**Задание A:** Изложите текст о поэзии третьего уровня в двух предложениях.
**Задание B:** Продолжите текст о поэзии третьего уровня, начиная сразу после его последней строки.

Читать книгу Дождь в разрезе - Сухбат Афлатуни - Страница 6
Разрез первый. Поэзия действительности
Четыре уровня
Уровень третий: текст-отражение
Оглавление…ограничиваясь наблюдением его обманчивого отражения в воде или в других, ему чуждых средах.
Платон. Государство, VII, 514е
Нет тяги к действительности и в поэзии третьего уровня – условно говоря, филологической. Здесь наблюдается попытка заместить действительность литературностью, ложной поэтичностью.
Тексты третьего уровня могут быть и талантливыми, более того – принадлежать поэту, чья одаренность сомнения не вызывает. Например, Светлане Кековой («Сибирские огни», 2009, № 12):
Не станешь ни овном, ни фавном.
Не скажешь – ты враг или друг.
Становится тайное явным,
свидетелей ширится круг.

**Исходные данные:**
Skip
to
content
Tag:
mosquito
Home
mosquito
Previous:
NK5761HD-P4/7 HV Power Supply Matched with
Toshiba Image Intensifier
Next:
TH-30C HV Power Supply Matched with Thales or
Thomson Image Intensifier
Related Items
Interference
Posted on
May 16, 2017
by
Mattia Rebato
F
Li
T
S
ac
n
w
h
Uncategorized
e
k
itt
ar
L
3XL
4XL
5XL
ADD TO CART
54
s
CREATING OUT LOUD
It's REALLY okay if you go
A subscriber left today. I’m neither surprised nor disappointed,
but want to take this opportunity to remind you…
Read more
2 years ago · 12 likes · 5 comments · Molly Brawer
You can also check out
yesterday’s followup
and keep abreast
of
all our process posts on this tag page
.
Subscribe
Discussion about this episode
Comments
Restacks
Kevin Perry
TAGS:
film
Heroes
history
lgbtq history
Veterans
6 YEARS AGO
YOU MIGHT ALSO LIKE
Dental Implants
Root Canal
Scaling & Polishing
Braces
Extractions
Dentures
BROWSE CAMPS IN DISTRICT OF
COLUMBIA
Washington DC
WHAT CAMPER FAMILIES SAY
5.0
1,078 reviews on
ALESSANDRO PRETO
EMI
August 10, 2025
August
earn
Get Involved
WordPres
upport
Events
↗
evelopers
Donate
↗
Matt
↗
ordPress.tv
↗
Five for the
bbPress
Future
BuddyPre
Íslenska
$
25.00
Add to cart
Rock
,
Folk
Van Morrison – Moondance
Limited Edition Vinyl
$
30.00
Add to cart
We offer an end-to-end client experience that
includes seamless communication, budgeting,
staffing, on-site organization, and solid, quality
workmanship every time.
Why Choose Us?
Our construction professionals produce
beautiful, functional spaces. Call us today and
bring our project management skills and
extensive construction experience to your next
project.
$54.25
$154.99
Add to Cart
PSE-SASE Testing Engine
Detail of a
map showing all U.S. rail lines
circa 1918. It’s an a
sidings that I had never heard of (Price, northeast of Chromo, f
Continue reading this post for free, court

**Ответ A:** Поэзии третьего уровня, условно филологической, чужда тяга к действительности: здесь действительность пытаются заместить литературностью и ложной поэтичностью. При этом такие тексты могут быть талантливыми и принадлежать несомненно одаренному поэту, например Светлане Кековой («Сибирские огни», 2009, № 12).

**Ответ B:**
И все, что с собою принес ты,
тебя обличает, пока
клянутся на Библии звезды,
туманы, дожди, облака.
Клянется пронзительный ветер,
и перед падением в ад
приходит последний свидетель —
любви исцеляющий взгляд.
По мастерству это стихотворение, безусловно, несопоставимо с предыдущими. И драматургия богаче, и аллитерация тоньше, и рифмы интереснее.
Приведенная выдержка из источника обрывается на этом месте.